Le paysage avait changé. Peu à peu, les arbres s’étaient espacés, remplacés par des étendues ouvertes, battues par le vent. Des collines basses ondulaient à perte de vue, couvertes de bruyères sombres et de touffes d’herbes épaisses aux teintes violacées. Et partout, la brume. Une brume lente, presque vivante, qui rampait sur le sol, enveloppait les rochers, s’accrochait aux moindres aspérités.

Orianne avançait sans parler. Le silence n’était jamais complet ici. Il y avait toujours un souffle. Un murmure.

Lumi restait proche, plus proche qu’à l’accoutumée. Son pelage s’humidifiait sous la brume, et ses oreilles pivotaient constamment, captant des bruits qu’Orianne ne percevait pas.

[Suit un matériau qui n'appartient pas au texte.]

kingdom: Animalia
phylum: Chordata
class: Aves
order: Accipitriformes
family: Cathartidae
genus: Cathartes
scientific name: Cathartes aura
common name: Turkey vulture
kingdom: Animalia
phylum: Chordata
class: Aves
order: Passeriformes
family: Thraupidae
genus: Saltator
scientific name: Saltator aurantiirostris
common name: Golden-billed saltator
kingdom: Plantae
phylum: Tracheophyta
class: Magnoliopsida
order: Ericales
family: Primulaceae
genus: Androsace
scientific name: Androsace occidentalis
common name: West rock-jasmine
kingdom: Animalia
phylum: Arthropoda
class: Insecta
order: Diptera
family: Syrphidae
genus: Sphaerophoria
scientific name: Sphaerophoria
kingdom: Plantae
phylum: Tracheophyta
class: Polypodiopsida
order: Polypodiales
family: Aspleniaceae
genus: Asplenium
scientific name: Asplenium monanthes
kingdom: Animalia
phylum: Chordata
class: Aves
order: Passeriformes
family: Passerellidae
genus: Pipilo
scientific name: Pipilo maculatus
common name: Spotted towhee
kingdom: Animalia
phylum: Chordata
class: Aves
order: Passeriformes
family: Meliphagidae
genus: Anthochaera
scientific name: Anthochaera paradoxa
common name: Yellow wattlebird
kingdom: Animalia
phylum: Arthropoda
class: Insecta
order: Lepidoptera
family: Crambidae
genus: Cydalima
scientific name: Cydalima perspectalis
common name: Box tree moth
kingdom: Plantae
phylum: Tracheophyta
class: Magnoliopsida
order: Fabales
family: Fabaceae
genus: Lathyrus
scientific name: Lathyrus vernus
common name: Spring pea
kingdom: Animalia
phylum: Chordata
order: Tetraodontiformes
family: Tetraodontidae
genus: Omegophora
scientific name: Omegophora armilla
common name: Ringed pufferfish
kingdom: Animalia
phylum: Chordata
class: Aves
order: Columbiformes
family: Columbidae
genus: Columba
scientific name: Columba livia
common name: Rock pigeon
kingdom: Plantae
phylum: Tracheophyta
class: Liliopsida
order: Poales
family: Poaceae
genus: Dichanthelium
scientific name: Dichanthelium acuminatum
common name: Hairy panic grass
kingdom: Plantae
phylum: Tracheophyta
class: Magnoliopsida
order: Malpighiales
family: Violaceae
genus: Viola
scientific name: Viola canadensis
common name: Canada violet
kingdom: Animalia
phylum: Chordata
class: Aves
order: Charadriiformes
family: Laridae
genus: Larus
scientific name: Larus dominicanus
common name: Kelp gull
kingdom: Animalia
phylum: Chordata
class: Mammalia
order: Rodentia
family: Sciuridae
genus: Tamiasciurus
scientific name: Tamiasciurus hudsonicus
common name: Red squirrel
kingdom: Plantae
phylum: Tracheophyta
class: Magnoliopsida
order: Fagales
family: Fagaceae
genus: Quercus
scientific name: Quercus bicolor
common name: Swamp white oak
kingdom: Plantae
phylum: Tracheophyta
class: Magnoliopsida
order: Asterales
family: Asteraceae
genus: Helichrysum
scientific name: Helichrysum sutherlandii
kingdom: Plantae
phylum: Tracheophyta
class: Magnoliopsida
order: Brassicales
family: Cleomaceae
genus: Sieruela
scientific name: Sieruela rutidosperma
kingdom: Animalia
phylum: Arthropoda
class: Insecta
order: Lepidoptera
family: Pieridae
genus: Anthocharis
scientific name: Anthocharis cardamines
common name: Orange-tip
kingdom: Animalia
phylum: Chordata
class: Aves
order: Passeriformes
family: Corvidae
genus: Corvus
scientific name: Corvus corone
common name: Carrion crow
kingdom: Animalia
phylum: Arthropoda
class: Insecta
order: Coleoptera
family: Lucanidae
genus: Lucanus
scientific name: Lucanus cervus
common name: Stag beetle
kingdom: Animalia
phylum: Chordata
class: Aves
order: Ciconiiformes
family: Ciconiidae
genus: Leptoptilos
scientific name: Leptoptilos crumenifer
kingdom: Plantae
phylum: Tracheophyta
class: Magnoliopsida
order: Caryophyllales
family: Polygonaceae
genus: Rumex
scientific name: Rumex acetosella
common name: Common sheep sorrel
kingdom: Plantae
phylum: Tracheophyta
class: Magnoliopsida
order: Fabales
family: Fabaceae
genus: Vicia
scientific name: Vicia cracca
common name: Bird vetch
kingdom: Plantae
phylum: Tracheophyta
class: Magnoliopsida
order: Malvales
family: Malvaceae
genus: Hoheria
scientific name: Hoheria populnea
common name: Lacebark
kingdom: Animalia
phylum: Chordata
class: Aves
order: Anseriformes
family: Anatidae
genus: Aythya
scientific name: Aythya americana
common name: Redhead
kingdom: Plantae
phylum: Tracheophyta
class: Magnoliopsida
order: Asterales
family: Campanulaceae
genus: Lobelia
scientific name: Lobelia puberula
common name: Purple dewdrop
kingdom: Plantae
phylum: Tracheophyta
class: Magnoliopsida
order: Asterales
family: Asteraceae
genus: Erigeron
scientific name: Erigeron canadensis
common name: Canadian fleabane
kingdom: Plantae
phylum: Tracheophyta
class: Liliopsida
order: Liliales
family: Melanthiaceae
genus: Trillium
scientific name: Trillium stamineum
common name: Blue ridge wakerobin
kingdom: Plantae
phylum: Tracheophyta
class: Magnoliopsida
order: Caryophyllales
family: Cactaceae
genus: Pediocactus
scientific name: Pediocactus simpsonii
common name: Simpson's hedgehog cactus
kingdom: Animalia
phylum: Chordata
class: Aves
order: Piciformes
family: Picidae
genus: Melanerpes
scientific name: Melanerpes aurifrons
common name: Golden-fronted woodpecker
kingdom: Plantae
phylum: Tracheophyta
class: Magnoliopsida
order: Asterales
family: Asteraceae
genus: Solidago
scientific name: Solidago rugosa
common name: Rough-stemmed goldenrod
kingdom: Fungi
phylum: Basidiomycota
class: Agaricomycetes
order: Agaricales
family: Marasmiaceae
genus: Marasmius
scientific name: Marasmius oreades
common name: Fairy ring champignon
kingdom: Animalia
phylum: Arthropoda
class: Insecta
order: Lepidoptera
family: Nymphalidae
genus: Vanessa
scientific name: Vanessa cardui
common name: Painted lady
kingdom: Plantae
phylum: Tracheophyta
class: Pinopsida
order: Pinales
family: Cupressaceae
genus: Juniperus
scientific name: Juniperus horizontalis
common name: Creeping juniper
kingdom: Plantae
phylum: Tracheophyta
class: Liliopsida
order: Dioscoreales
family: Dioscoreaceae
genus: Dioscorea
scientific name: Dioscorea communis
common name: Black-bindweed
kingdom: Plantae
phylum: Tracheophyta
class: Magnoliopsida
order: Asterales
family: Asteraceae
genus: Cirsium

Les pierres, par endroits, formaient des cercles disjoints, dressées comme des veilleurs immobiles. Orianne passa près d’un muret écroulé, recouvert de lichens argentés. Derrière, une lande plus haute, presque noire, se dessinait dans la brume. Et là, sur une hauteur à peine visible, elle crut entrevoir une forme. Quelque chose d’immobile. D’imposant. Peut-être une pierre. Peut-être autre chose.

Elle s’arrêta un instant, écouta. Lumi leva la tête en même temps qu’elle. Ses pupilles s’étaient rétrécies, mais il ne montrait aucune peur.

Il n’y avait plus vraiment de chemin. Juste une direction. La vallée semblait les appeler.